What to produce
Render the lines in the items below, from the one containing "scientific name: Polygonia satyrus" through the one containing "family: Aeolidiidae", inclusive, as a numbered list with any blank lines omitted.

═══

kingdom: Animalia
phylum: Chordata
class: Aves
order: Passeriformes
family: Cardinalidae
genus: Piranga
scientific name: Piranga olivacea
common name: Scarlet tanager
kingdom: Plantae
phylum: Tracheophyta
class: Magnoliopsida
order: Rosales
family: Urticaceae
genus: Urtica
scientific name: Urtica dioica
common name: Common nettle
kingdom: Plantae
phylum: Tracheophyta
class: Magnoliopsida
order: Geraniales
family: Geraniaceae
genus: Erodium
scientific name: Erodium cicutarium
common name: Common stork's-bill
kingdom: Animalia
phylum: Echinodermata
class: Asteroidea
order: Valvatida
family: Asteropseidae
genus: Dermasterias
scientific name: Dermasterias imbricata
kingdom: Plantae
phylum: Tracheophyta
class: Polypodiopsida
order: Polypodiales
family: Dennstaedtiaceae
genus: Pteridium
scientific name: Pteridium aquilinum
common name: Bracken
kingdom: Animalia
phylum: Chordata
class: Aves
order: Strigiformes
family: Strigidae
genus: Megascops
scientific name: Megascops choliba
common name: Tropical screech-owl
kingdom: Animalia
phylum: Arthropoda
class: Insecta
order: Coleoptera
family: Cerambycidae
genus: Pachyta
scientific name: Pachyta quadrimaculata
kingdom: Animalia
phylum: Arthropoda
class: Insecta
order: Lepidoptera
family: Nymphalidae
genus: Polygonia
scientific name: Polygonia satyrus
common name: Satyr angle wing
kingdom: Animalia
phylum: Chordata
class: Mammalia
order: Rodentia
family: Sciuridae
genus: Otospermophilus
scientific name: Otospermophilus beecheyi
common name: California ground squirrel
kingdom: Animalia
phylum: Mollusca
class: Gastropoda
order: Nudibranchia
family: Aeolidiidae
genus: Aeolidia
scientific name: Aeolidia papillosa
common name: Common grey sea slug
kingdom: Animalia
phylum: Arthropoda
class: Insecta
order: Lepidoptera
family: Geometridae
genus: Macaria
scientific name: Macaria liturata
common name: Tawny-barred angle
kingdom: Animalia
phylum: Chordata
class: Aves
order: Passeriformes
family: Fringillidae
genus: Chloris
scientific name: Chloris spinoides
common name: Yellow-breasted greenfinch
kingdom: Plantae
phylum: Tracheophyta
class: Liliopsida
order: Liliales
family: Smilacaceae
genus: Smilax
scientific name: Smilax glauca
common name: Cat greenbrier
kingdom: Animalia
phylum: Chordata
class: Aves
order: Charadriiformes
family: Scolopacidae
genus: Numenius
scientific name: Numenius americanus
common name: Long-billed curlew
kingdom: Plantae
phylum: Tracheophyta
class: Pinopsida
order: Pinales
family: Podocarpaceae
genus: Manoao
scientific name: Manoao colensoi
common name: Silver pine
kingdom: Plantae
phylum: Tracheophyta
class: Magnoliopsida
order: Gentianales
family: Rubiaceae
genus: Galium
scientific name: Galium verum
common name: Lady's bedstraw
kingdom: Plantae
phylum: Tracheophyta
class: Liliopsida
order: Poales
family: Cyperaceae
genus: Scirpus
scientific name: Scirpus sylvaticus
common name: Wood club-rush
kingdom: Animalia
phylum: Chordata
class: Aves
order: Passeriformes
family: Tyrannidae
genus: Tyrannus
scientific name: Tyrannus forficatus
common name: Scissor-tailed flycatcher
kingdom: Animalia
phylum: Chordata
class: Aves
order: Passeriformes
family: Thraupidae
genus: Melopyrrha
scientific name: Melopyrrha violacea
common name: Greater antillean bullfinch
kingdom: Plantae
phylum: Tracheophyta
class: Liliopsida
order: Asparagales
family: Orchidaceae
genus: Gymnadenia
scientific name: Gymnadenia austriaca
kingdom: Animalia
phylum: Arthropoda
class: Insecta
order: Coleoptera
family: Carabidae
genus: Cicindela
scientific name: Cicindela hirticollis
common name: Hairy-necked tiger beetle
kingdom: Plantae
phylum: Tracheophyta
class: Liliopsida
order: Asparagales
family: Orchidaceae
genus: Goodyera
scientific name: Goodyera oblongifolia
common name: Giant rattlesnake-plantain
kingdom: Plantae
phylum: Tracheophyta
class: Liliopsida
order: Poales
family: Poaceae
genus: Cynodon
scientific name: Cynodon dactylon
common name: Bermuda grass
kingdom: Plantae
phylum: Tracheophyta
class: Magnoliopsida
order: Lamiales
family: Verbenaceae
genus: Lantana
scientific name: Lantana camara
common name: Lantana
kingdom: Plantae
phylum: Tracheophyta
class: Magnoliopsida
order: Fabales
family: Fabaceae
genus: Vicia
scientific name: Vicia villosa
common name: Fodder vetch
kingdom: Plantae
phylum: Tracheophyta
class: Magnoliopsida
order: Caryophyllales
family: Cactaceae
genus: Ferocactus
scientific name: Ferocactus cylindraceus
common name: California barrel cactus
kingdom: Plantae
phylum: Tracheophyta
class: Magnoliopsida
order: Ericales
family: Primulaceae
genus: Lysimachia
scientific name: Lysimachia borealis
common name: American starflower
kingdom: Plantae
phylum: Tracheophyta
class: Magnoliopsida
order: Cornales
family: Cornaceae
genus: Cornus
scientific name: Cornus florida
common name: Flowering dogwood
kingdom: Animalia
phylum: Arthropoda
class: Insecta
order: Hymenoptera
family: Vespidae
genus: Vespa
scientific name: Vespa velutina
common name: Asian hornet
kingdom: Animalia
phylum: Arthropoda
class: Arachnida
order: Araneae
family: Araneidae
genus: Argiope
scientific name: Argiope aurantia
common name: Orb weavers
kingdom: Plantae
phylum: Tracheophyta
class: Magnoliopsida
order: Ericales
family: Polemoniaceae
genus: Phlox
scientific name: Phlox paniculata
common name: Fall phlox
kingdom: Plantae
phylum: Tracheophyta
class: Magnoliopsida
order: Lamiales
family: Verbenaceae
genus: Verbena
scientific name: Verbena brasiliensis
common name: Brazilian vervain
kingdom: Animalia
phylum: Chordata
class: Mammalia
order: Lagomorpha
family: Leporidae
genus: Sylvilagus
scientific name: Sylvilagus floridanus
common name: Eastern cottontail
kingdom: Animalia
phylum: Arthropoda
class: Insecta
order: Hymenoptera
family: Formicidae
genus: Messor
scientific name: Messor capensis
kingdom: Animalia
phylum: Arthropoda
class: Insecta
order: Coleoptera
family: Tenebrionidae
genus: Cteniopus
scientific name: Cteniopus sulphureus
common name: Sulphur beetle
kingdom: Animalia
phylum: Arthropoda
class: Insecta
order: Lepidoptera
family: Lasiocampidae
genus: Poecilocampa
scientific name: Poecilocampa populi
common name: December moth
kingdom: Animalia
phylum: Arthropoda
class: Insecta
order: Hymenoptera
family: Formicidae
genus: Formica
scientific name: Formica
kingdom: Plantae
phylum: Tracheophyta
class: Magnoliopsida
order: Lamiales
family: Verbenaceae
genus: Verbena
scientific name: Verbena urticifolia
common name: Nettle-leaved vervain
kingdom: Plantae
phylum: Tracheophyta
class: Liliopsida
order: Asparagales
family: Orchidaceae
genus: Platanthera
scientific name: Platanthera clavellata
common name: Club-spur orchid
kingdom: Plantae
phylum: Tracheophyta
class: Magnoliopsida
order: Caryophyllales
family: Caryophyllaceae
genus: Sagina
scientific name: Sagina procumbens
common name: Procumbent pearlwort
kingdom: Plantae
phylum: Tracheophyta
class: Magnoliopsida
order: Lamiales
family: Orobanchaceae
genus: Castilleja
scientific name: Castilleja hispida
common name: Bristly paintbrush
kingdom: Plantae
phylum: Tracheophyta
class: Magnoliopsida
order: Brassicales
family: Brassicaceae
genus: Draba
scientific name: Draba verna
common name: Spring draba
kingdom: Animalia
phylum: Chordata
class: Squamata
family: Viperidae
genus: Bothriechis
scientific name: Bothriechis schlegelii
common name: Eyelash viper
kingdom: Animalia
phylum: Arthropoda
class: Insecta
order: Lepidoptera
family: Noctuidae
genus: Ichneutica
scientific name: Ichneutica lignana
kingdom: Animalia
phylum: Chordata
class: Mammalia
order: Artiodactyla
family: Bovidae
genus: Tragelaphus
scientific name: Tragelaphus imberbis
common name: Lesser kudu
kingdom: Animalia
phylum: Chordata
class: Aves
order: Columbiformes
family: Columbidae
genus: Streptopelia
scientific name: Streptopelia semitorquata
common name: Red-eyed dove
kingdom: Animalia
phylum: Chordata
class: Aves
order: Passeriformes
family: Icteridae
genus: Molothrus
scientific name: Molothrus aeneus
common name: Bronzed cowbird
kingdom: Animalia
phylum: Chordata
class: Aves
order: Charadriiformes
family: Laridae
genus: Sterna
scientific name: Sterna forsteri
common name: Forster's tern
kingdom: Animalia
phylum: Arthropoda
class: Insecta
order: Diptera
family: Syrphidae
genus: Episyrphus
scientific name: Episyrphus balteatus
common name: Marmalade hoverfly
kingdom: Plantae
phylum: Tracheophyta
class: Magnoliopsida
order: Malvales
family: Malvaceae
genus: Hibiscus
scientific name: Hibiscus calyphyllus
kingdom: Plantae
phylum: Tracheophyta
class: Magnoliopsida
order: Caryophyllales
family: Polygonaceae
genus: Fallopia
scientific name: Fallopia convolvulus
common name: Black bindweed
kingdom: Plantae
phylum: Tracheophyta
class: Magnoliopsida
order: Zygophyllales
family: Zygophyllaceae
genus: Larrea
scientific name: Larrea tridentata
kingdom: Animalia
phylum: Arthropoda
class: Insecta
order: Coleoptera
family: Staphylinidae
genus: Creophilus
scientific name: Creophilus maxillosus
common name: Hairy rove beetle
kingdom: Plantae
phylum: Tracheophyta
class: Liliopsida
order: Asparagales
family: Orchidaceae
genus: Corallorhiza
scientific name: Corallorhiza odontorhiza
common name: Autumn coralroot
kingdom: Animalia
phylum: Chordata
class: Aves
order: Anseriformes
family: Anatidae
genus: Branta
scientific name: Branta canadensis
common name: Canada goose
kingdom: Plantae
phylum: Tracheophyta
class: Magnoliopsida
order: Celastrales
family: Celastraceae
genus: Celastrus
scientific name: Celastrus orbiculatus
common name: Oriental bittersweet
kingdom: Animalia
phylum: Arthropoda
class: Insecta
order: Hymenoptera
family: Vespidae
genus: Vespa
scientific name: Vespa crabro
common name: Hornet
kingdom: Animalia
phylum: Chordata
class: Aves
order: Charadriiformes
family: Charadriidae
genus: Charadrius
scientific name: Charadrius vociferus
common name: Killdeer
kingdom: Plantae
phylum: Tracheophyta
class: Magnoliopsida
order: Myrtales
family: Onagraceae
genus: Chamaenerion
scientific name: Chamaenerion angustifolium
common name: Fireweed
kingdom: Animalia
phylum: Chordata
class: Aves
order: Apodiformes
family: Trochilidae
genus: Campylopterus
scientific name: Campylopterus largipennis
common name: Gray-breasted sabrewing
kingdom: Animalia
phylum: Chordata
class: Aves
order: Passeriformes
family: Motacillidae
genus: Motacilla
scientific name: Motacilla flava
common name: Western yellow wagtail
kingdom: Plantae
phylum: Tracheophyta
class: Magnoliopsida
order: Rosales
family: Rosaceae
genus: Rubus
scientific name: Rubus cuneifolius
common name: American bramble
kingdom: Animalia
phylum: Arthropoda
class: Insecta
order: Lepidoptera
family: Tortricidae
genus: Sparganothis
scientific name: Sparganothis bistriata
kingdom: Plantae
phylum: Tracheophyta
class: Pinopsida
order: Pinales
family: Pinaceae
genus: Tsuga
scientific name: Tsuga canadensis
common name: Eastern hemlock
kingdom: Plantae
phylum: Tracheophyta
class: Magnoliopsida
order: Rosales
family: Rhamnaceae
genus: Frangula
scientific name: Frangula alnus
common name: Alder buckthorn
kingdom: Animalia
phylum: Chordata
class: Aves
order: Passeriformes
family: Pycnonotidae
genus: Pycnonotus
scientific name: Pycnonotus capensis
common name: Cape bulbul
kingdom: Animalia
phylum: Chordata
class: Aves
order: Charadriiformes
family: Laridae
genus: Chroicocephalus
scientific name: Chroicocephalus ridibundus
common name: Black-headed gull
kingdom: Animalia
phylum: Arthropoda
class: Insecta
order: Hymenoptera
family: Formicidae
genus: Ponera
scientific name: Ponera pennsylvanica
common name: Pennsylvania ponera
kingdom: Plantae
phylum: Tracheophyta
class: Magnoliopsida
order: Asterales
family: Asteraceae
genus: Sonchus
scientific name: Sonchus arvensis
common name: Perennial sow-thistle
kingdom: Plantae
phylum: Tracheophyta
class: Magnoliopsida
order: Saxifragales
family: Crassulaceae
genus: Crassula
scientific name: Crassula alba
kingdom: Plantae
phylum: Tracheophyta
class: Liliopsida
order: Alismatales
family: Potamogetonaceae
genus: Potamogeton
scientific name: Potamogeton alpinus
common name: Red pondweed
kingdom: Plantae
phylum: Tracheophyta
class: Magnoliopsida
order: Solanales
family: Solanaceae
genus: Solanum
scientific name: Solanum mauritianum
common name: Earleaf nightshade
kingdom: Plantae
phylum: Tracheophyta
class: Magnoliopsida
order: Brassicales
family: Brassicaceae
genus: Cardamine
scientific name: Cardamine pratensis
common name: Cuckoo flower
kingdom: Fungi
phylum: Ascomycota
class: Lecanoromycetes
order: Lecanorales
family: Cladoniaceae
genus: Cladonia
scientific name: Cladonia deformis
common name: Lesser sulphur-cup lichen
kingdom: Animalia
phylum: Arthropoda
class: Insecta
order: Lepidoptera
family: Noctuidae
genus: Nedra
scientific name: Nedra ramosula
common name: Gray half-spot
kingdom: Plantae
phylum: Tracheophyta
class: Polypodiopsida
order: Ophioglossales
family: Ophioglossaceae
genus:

═══

Response to this exercise
1. scientific name: Polygonia satyrus
2. common name: Satyr angle wing
3. kingdom: Animalia
4. phylum: Chordata
5. class: Mammalia
6. order: Rodentia
7. family: Sciuridae
8. genus: Otospermophilus
9. scientific name: Otospermophilus beecheyi
10. common name: California ground squirrel
11. kingdom: Animalia
12. phylum: Mollusca
13. class: Gastropoda
14. order: Nudibranchia
15. family: Aeolidiidae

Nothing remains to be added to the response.